D’var Torah: Parashat Ki Tisa
Some of the best things in life come to us without any fanfare. This certainly was the case with the Ten Commandments.
They were given twice. On the first occasion, when Hashem himself delivered the first of the two commandments directly to the nation, there was a huge amount of fanfare with thunder and lightning. It was an unprecedented and unmatched spiritual encounter. But those tablets only lasted for forty days before Moshe smashed them.
On the second occasion however, as is described in this week’s parasha, Ki Tisa, it was a modest and quiet moment. Moshe went up to the mountain for a second period of forty days and he came down with the tablets – no fanfare, no noise and no fuss.
Those were the tablets that remained with our people, to guide and inspire us for all of time.
I believe that the key difference between these two occasions was the use of one word: ‘Lecha’. On the second occasion, Hashem commanded Moshe, “Psol lecha shnei luchot avanim karishonim” – “chisel out for yourself two tablets of stone to appear just like the first set.” “V’chatavti al haluchot et hadvarim” – Hashem said, “I will then engrave on these tablets of stone the same words that were engraved on the first.”
For the giving of the first set of the Ten Commandments, Moshe was simply on the receiving end – they were given to him ‘on a silver platter’.- but they didn’t last the test of time. On the second occasion, Moshe was invited to become engaged in the experience. He was a partner of Hakadosh Baruch Hu and as a result, those tablets remained with us, sustained us, and continued to inspire us today.
I believe that emerging out of this, there is a most important lesson concerning education.
When a teacher presents material to students ‘on a platter’ and the pupil is not personally engaged, the information will be received, but it will likely go ‘in one ear and out of the other’.
However, if the pupil does coursework, is engaged in answering some challenging questions, and comes up with his or her own answers with the guidance of the teacher, then although the knowledge may be the same as in the first example, this time, the student will feel ownership over it. It will have real meaning. There will be pride associated with that knowledge and the chance of it being retained will be far greater.

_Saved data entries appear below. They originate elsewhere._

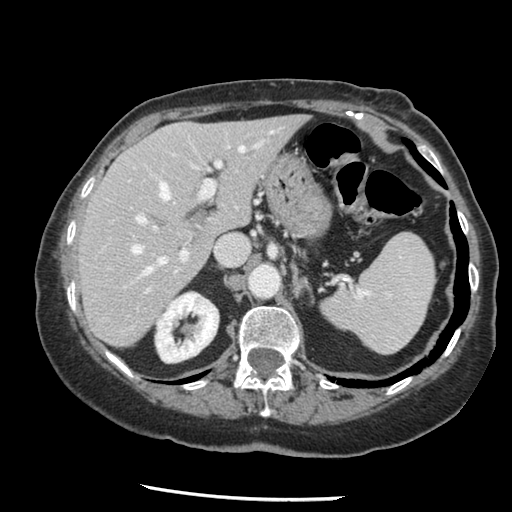
Contrast-enhanced abdominal CT, one axial slice. Slice 88 of 148 in the series (ordered by position). Reconstruction kernel STANDARD. 120 kVp. Intravenous contrast given. Soft-tissue window (W 400 / L 40 HU). 2.5 mm slice thickness. 512 × 512 image matrix. From the clinical record (not read from this slice): patient: female, age 67 years at operation; diagnosis: colorectal cancer liver metastases, imaged before liver resection; multiple liver metastases: no; largest metastasis: 0.9 cm.
Annotated regions visible in this slice (manually delineated by an expert):
- hepatic veins: box from (x=132, y=147) to (x=243, y=274) px
- liver: (x=80, y=117)–(x=305, y=346)
- planned liver remnant (the part of the liver to remain after resection): (x=80, y=117)–(x=305, y=346)
- portal vein (with intrahepatic branches): (x=137, y=140)–(x=231, y=256)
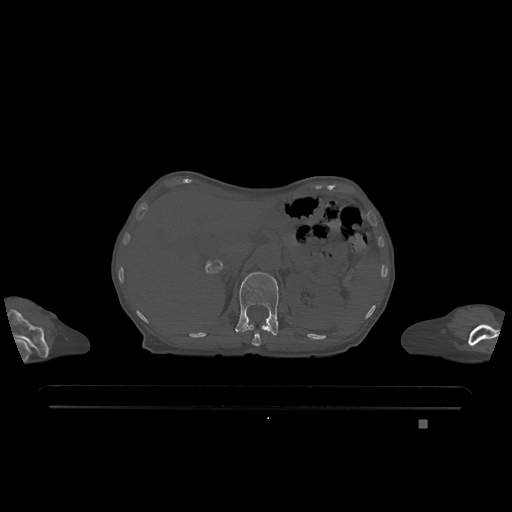
CT including the spine, one axial slice; position 492 of 1317 along the scan axis; bone window (W 1800 / L 400 HU); 512 × 512 image matrix. Female patient, age 74 years. From the clinical record (not read from this slice): primary cancer: lung.
Outlined on this slice (semi-automatically segmented with operator editing):
- L1 vertebra: bounding box (x1, y1, x2, y2) in pixels: (236, 272, 279, 336)
- T12 vertebra: (242, 324, 270, 346)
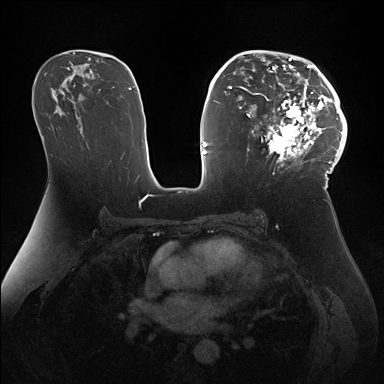
Breast MRI (dynamic contrast-enhanced), one axial slice. Position 96 of 176 along the scan axis. Dynamic contrast-enhanced series, time point 2 of 7 at this slice position (early post-contrast). 1.5 T. TE 1.5 ms, TR 4.1 ms. 1.1 mm slice thickness. 384 × 384 image matrix. Female patient.
Outlined on this slice (semi-automatically segmented with operator editing):
- enhancing-tissue mask used for the functional tumour volume (all voxels passing the contrast-enhancement thresholds inside the analysis volume; usually the tumour): bounding box <247,50,346,172> (left, top, right, bottom; pixels)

At the end of our parasha, we have a description of Moshe coming down from Mount Sinai. He wasn’t aware of his appearance, but the nation looked at him and saw – “Ki karan or panav” – “his face was radiating a spiritual glow, a reflection of Hashem’s presence.” The nation noticed something they hadn’t noticed the first time around: Moshe was a different person and it was because he had partnered with Hashem in receiving information, stimulation and inspiration, through education.
Questions are central within traditional Jewish education.
We have the Im Tomar and the Yesh Lomar as it appears in Tosafot; the dilemma – the ‘kushya’ – the problem. Once the student grapples with the issue, and together with the educator, comes up with a solution, they attain ownership over it. The glow, the radiance, and the excitement that comes from us is something palpable and it can be seen by others.
The central message for us is that for education to succeed it must be a genuine partnership between educator and student.